Supplied text:
Monday, March 17, 2008

One Shining Moment

So that glorious time of year is upon us again, it’s Spring time which means it’s also time for March Madness. The Best three weeks of the year our upon us and while everyone and their mother will be putting out bracket previews, predictions, pointers, etc. I’ve decided to go a different route. I’m going to give you a little preview of what the announcers will say during the games, as well as some things they’ll be thinking but won’t say. You see, for every game the announcers will have a couple of factoids and anecdotes to share about the teams and their players. Almost none of these factoids will be interesting or necessary, but that will not stop them. So here’s a brief run down about what the announcers will and won’t say.

Stanford
What They’ll Say:
Stanford has twins!?!?!?!? Brooke and Robin Lopez!?!?!?!!? Here’s a fun little montage on how you can tell twins apart!?!?!?!?!!?
What They’ll Forget to Mention: Mr. and Mrs. Lopez obviously wanted girls since they gave their sons uber feminine names. The Lopez twins also obviously want to be girls since they love Disney cartoons and their favorite pop star is Michael Jackson. Also the easy way to tell the Lopez twins apart is as follows: The clean cut twin (Brooke) is ‘Business Class’ Lopez, while the one with the afro (Robin) is ‘Ready to Party in Europe’ Lopez. They’ll also fail to mention that the Lopez twins would be a far more enjoyable tandem if their names were Cliff and Biff.

Duke
What They’ll Say: Duke is winning on heart, scrappy defense and 3-point shooting.
What They’ll Forget to Mention: Duke is winning with white guys and non-threatening black guys. Just the way Coach K likes it.

UCLA
What They’ll Say:
Kevin Love can hit the back board with a chest pass from the opposite free throw line!?!?!?!!? That’s almost and 80 feet pass!?!?!!?!? How f*cking awesome is that!?!?!?!?!!? Also Kevin Love is related to the vast majority of the Beach Boys, namely Brian Wilson and Mike Love.
What They’ll Forget to Mention: If the sports media had their way you’d be awarded five points for throwing a chest pass and hitting the back board from behind your own free throw line. Why, because it’s that effing cool. They’ll also fail to mention that his father Stan is bat sh*t crazy. He tried to manipulate a then mentally ill Wilson into gaining control of the Beach Boys (possible hyperbole) and he also tried to get his son’s high school coach fired. Mark Shoff, Kevin’s HS coach, didn’t start Kevin for a game because Kevin got mono and missed practiced. The next day Stan went to the high school to hand out “Fire Shoff” t-shirts and buttons*. And no, he wasn’t joking.

Written exercise a:
In the March Madness post, who was Kevin Love's high school coach?
The text and the entries that follow have nothing to do with each other.

Task data:
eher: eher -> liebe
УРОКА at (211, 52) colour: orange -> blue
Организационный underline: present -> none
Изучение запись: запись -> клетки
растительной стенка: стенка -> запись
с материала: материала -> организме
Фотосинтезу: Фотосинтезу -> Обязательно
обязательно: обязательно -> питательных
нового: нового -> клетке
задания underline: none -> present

Written exercise b:
Rewrite the entries, replacing each "underline" with "underlining" and keeping everything else the same.

Task answer a:
Mark Shoff

Task answer b:
eher: eher -> liebe
УРОКА at (211, 52) colour: orange -> blue
Организационный underlining: present -> none
Изучение запись: запись -> клетки
растительной стенка: стенка -> запись
с материала: материала -> организме
Фотосинтезу: Фотосинтезу -> Обязательно
обязательно: обязательно -> питательных
нового: нового -> клетке
задания underlining: none -> present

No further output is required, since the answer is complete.